**WORK REQUEST**
Starting with the opening line of the material, restate every line word for word, and end on the line containing "#### Start the Kubernetes cluster".

**SOURCE MATERIAL**
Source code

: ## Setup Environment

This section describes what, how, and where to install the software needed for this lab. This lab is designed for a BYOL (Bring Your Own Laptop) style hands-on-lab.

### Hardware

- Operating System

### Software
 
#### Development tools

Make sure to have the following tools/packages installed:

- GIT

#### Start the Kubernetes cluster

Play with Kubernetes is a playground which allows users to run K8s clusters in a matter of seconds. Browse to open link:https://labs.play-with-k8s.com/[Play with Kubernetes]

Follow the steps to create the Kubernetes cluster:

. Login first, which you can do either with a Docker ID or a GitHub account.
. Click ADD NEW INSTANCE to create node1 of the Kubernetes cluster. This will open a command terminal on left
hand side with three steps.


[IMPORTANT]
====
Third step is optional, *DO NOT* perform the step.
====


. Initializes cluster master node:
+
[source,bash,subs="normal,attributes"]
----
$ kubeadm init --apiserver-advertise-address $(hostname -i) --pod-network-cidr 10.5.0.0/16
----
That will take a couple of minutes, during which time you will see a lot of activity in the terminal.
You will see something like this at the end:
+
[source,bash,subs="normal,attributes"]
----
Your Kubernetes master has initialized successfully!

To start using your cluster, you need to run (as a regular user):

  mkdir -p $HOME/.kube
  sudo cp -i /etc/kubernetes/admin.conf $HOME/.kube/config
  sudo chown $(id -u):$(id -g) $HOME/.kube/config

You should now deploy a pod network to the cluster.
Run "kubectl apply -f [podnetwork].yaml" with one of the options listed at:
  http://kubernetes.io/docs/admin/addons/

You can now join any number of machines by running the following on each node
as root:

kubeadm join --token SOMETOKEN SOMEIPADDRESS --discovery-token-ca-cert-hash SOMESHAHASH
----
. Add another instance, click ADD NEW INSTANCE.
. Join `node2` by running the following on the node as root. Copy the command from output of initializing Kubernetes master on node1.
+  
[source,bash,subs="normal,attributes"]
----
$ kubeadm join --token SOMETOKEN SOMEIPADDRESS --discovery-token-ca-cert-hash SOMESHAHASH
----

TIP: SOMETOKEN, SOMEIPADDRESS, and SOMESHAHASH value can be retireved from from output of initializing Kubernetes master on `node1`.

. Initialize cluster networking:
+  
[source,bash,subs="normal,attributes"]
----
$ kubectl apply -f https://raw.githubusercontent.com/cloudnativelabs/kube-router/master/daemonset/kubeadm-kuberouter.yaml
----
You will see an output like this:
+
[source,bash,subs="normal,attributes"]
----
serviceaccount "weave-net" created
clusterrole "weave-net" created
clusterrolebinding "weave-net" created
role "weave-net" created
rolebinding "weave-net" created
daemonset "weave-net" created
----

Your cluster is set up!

**WRITTEN RESPONSE**
Source code

: ## Setup Environment

This section describes what, how, and where to install the software needed for this lab. This lab is designed for a BYOL (Bring Your Own Laptop) style hands-on-lab.

### Hardware

- Operating System

### Software
 
#### Development tools

Make sure to have the following tools/packages installed:

- GIT

#### Start the Kubernetes cluster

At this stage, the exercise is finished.